Kasus Saling Lapor di Nias Diproses Berbeda, Publik Soroti Objektivitas Hukum

Ricky Sulivan
Kasus Saling Lapor di Nias Diproses Berbeda

NIAS – Penanganan kasus dugaan penganiayaan di Kota Gunungsitoli, Sumatera Utara, menjadi sorotan publik setelah muncul perbedaan proses hukum terhadap dua laporan yang berasal dari peristiwa yang sama.

Peristiwa tersebut terjadi pada 21 Oktober 2025 sekitar pukul 07.00 WIB di Jalan Lintas Desa Fodo, Kecamatan Gunungsitoli Selatan. Insiden itu melibatkan dua warga, yakni Syukur Baginoto Harefa dan Elysman Lalasaro Harefa, yang kemudian saling melaporkan ke Polres Nias dengan dugaan pelanggaran Pasal 351 KUHP tentang penganiayaan.

Laporan yang diajukan Syukur Baginoto Harefa dengan nomor LP/B/643/X/SPKT/Polres Nias/Polda Sumatera Utara dihentikan penyelidikannya pada 12 Februari 2026. Kepolisian menyatakan belum ditemukan adanya peristiwa pidana dalam laporan tersebut.

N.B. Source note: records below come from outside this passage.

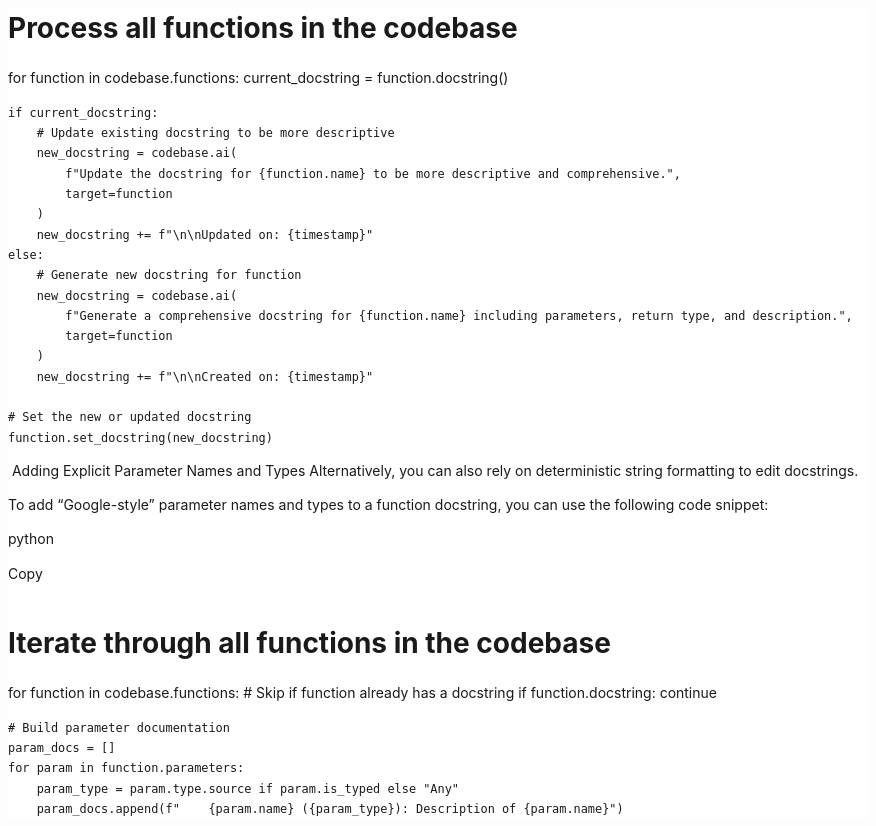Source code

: # Process all functions in the codebase
for function in codebase.functions:
    current_docstring = function.docstring()

    if current_docstring:
        # Update existing docstring to be more descriptive
        new_docstring = codebase.ai(
            f"Update the docstring for {function.name} to be more descriptive and comprehensive.",
            target=function
        )
        new_docstring += f"\n\nUpdated on: {timestamp}"
    else:
        # Generate new docstring for function
        new_docstring = codebase.ai(
            f"Generate a comprehensive docstring for {function.name} including parameters, return type, and description.",
            target=function
        )
        new_docstring += f"\n\nCreated on: {timestamp}"

    # Set the new or updated docstring
    function.set_docstring(new_docstring)
​
Adding Explicit Parameter Names and Types
Alternatively, you can also rely on deterministic string formatting to edit docstrings.

To add “Google-style” parameter names and types to a function docstring, you can use the following code snippet:

python

Copy
# Iterate through all functions in the codebase
for function in codebase.functions:
    # Skip if function already has a docstring
    if function.docstring:
        continue

    # Build parameter documentation
    param_docs = []
    for param in function.parameters:
        param_type = param.type.source if param.is_typed else "Any"
        param_docs.append(f"    {param.name} ({param_type}): Description of {param.name}")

Sementara itu, laporan yang diajukan Elysman Lalasaro Harefa terhadap Syukur justru berlanjut hingga tahap penyidikan. Dalam perkembangan terbaru, Syukur Baginoto Harefa telah ditetapkan sebagai tersangka oleh penyidik.

Perbedaan penanganan ini memunculkan pertanyaan dari berbagai pihak terkait konsistensi dan objektivitas penegakan hukum. Kuasa hukum Syukur, Ridzwan, menilai terdapat kejanggalan dalam proses tersebut.

“Kami meminta kejelasan. Dua laporan berasal dari peristiwa yang sama, namun diproses secara berbeda. Jika satu laporan dinyatakan tidak mengandung unsur pidana, seharusnya laporan lainnya juga dikaji dengan standar yang sama,” ujarnya saat dikonfirmasi.

Ia juga mendorong adanya perhatian dari pimpinan institusi kepolisian agar perkara ini ditelaah kembali secara menyeluruh dan transparan.

“Kami berharap ada peninjauan ulang guna memastikan proses hukum berjalan adil dan sesuai prosedur,” tambahnya.

Hingga berita ini diturunkan, belum ada keterangan resmi lanjutan dari pihak kepolisian terkait alasan detail perbedaan penanganan kedua laporan tersebut.

Kasus ini menjadi perhatian publik dan memicu diskusi di masyarakat, terutama terkait pentingnya transparansi serta kesetaraan dalam penegakan hukum. Sejumlah pihak berharap proses hukum dapat berjalan objektif, profesional, serta memberikan rasa keadilan bagi semua pihak yang terlibat.